In families with a previous affected child, genetics consultation and counseling with prenatal testing can be done for future pregnancies.


Medical Care

Oral treatment with copper salts such as the sulfate, acetate, or chloride does not alter serum copper and ceruloplasmin levels. Parenteral copper induces synthesis of apoceruloplasmin and the WND gene, resulting in increase of serum copper and ceruloplasmin levels; however, the cerebral copper levels do not change and no clinical improvement ensues.

Treatment with copper chloride and/or L-histidine should be provided by a clinician familiar with their use. Copper chloride and L-histidine solutions of 350–500 µg/d or qod injected intravenously or subcutaneously increase the serum and cerebrospinal fluid copper levels to the normal range after 6 weeks. This treatment seems to improve symptoms related to copper efflux from the cell. Metaphyseal widening and spurring and periosteal thickening regress.

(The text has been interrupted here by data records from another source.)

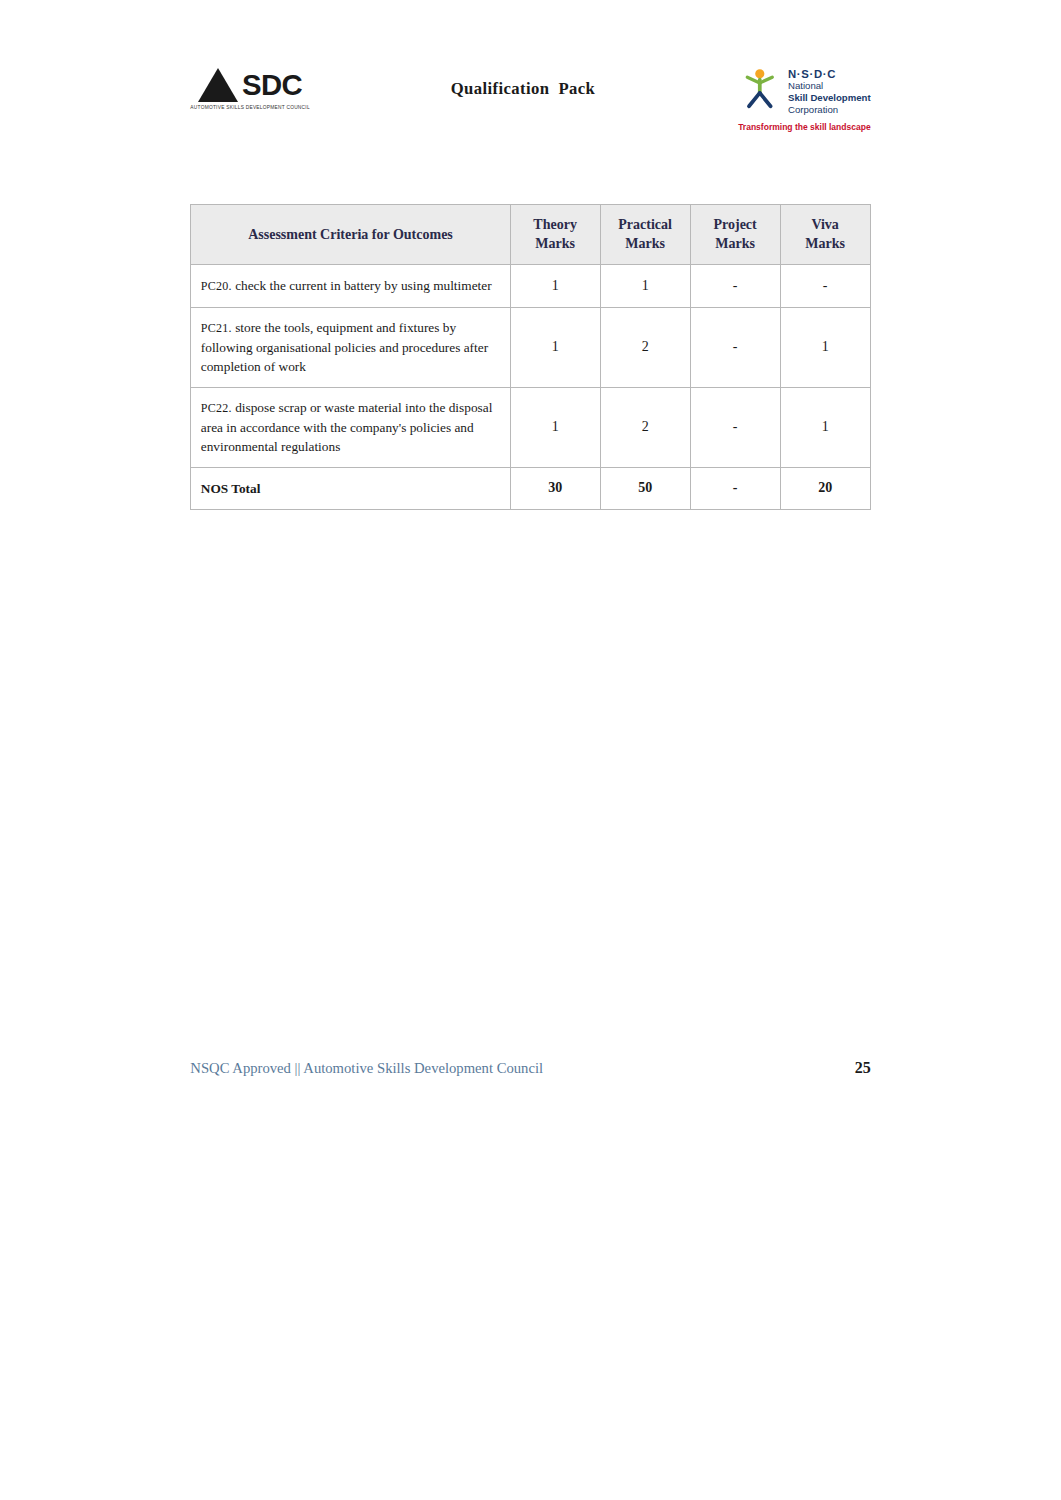SDC
AUTOMOTIVE SKILLS DEVELOPMENT COUNCIL
Qualification Pack
N·S·D·C
National
Skill Development
Corporation
Transforming the skill landscape
| Assessment Criteria for Outcomes | Theory Marks | Practical Marks | Project Marks | Viva Marks |
| --- | --- | --- | --- | --- |
| PC20. check the current in battery by using multimeter | 1 | 1 | - | - |
| PC21. store the tools, equipment and fixtures by following organisational policies and procedures after completion of work | 1 | 2 | - | 1 |
| PC22. dispose scrap or waste material into the disposal area in accordance with the company's policies and environmental regulations | 1 | 2 | - | 1 |
| NOS Total | 30 | 50 | - | 20 |
NSQC Approved || Automotive Skills Development Council
25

Bone maturation progresses, although mineralization is still defective. The ratio of DOPA/DHPG normalizes. However, the connective-tissue defects do not respond to parenteral copper histidine treatment.

Newborns and fetuses treated in utero with copper histidine can avoid neurologic symptoms. Unfortunately, the neurologic symptoms, once present, are less amenable to treatment. Sheela et al reported that a 15-month-old who was treated with subcutaneous copper supplementation for 30 months became seizure free and the skin and hair darkened, but the child continued to have severe developmental delay. [21]

Early treatment of the brindled mouse prevents neurological symptoms, but if therapy is delayed beyond 10 days of life, the animal dies. The brindled mouse responds to therapy at a stage of brain development that corresponds to the third trimester in humans.